Given the entries that follow, write out exactly the lines starting at the one containing "Kein Verweis erforderlich" and ending at the one containing "Монтекристо-M/30мм (Норман-0,5)", both ends included, and only those.
Dataset: Begin
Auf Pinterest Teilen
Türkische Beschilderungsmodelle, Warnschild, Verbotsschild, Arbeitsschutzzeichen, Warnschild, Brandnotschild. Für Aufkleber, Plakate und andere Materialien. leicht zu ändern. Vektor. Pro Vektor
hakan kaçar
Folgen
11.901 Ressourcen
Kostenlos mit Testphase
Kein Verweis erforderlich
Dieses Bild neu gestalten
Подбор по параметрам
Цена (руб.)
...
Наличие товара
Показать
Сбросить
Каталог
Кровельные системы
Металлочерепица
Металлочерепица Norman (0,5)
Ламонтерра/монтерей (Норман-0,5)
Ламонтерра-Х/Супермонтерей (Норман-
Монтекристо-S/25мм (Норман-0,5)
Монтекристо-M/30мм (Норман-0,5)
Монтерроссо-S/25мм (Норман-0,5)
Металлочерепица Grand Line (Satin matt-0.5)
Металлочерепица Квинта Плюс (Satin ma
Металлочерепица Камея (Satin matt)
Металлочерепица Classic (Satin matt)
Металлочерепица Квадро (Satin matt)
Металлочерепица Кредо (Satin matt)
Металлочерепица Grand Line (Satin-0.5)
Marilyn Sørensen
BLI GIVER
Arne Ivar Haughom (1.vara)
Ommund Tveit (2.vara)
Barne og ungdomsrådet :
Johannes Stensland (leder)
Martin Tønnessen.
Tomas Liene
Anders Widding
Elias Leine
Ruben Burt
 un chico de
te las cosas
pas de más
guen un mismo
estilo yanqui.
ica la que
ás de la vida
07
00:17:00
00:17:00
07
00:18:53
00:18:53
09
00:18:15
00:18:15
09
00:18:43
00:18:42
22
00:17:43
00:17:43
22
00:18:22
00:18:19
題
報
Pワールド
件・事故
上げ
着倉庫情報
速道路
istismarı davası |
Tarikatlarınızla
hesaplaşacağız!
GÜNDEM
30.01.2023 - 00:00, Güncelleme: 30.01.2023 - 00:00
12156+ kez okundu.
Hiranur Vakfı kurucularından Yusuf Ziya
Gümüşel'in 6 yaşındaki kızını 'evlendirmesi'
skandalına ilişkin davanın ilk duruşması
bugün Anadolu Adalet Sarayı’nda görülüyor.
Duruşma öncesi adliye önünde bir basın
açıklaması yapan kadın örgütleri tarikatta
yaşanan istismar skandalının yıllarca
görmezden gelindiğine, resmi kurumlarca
Dataset: End
Task result:
Kein Verweis erforderlich
Dieses Bild neu gestalten
Подбор по параметрам
Цена (руб.)
...
Наличие товара
Показать
Сбросить
Каталог
Кровельные системы
Металлочерепица
Металлочерепица Norman (0,5)
Ламонтерра/монтерей (Норман-0,5)
Ламонтерра-Х/Супермонтерей (Норман-
Монтекристо-S/25мм (Норман-0,5)
Монтекристо-M/30мм (Норман-0,5)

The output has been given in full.